Anyone who’s ever met me knows that I love a good debate argument, so at first glance this post may seem more than a little ironic.

I’m happy to spend ages trying to convince someone that 3% really is better than Stranger Things, or that Rub’s food is so much better than Red’s, but when it comes to things that are fundamentally dividing, like religion or programming languages, I tend to be a lot less argumentative and judgemental.

This has never been truer than over the past few months, where Brexit and Trump have massively divided opinion. I was fairly vocal about Brexit; by Trump I was too disheartened.1

When you’re with a group of people who share the same opinion you can rant together. When you’re on the internet you can rant to your heart’s content with people you completely disagree with.

But what happens when you don’t share the same views as your relatives, or your coworkers, or other people you kind of have to get on with on a regular basis?

The first stage is the mixture of disappointment and disbelief when someone doesn’t share the same view on something really important. It’s the same look I get from people when I tell them I don’t believe in space.2 It’s the same reason Harper Lee’s Go Set A Watchman has terrible reviews.3

The important thing is to push through this stage. You can. It’s your choice.

As obvious as this statement is, it still has to be said: choosing to like someone as a person and choosing to like their political beliefs are two entirely separate things. I’ve met people whose political views are identical to mine and still had a (mutual) personality clash. I’ve also met people who couldn’t be more politically different and loved them. Obviously if you like or dislike everything about a person life is much simpler. Good luck finding that person and having one conversation with them before you get bored.4

There has been lots written about the impact of social media on politics, and how those arguments you have with total strangers on Facebook could in fact be a good thing, because they open up your world, expose you to people who aren’t part of your social circle, and make you think in different ways. (For a real eye opener, try joining Facebook groups that consist of extremely rich people discussing money (think jets and islands) or extremely poor people discussing money (think social benefits and money saving)). I think there’s a certain degree of open mindedness needed to really get anything out of this; it’s not about trying to force people to agree with you but to present a different perspective, and to appreciate where they’re coming from too. Sometimes just exploring other people’s worlds a bit is enough to get a foundation of tolerance and understanding.

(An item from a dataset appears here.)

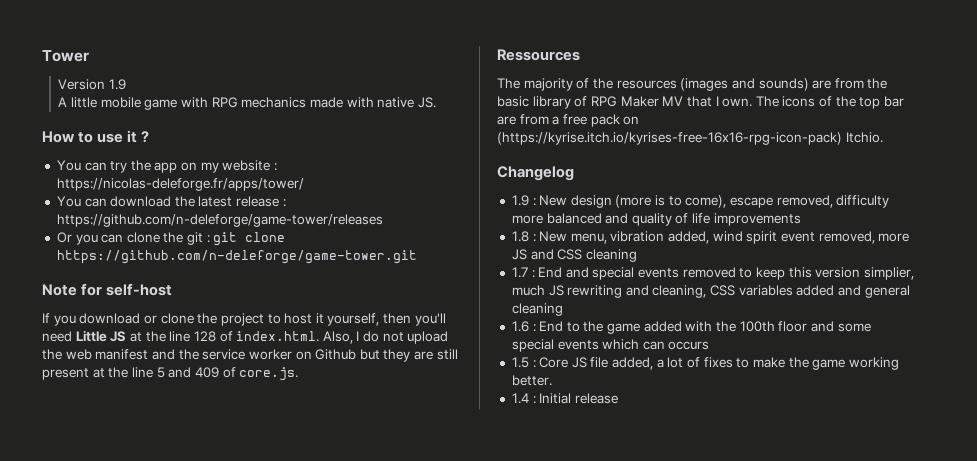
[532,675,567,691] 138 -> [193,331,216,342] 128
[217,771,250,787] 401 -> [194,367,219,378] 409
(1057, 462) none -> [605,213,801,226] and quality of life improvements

Once you’ve got over the shock/grief/total disbelief that someone has a different opinion to you, it’s time to consider where you want to go from here and make some rules for yourself. For example, my rules tend to be based around tolerance and finding common ground. I may drop in occasional comments that skirt around the edges of a controversial topic, but they are usually fairly neutral in and of themselves. I prefer to bring up topics that make people happy or tell short anecdotes. Failing that I will opt for a topic (read: rant) where I’m reasonably confident they will agree with my opinion.5 I tend to only disagree if I believe something is factually incorrect, I feel someone is missing a fact that will influence their opinion, or I believe someone is being personally attacked in some way. You may want to be strong in your opinions and stick to what you believe in, or stay silent, or argue at every possible opportunity – it’s up to you. You need to pick the battles that are important.6

You know that mainstream media is out to manipulate. Whether it’s through shock factors, exaggerations, or downright lies, they’ll say whatever it takes to get eyeballs on screens and newspapers sold. There’s a certain comfort in digesting media which follows a similar political line to your own, but choosing slightly more neutral stories (centre-aligned political publications are better if there’s really nothing more neutral available) or digesting numerous sources in summary form (the general review of all the newspaper headlines, for example) can be an effective approach.

Ultimately, you win if you keep your temper: staying in control, not rising to any bait, being civil even when you don’t agree with someone’s opinion.

What tips do you have for getting on with people you don’t agree with?

  1. Read: one step away from literally putting my hands over my ears and going “la la la la”.
  2. Trolling or not? You decide.
  3. Never judge a book based on how much you like one character. You’re being manipulated into having an emotional reaction, which is the true art.
  4. Some people hate conflict. I’m not one of those people.
  5. There are a million feminist/non-feminist books by linguists on the topic of women and communication, and I probably hit every stereotype.
  6. Pro tip: Don’t get offended on someone else’s behalf. It’s not worth your energy and it’s condescending to them if they’re not offended anyway.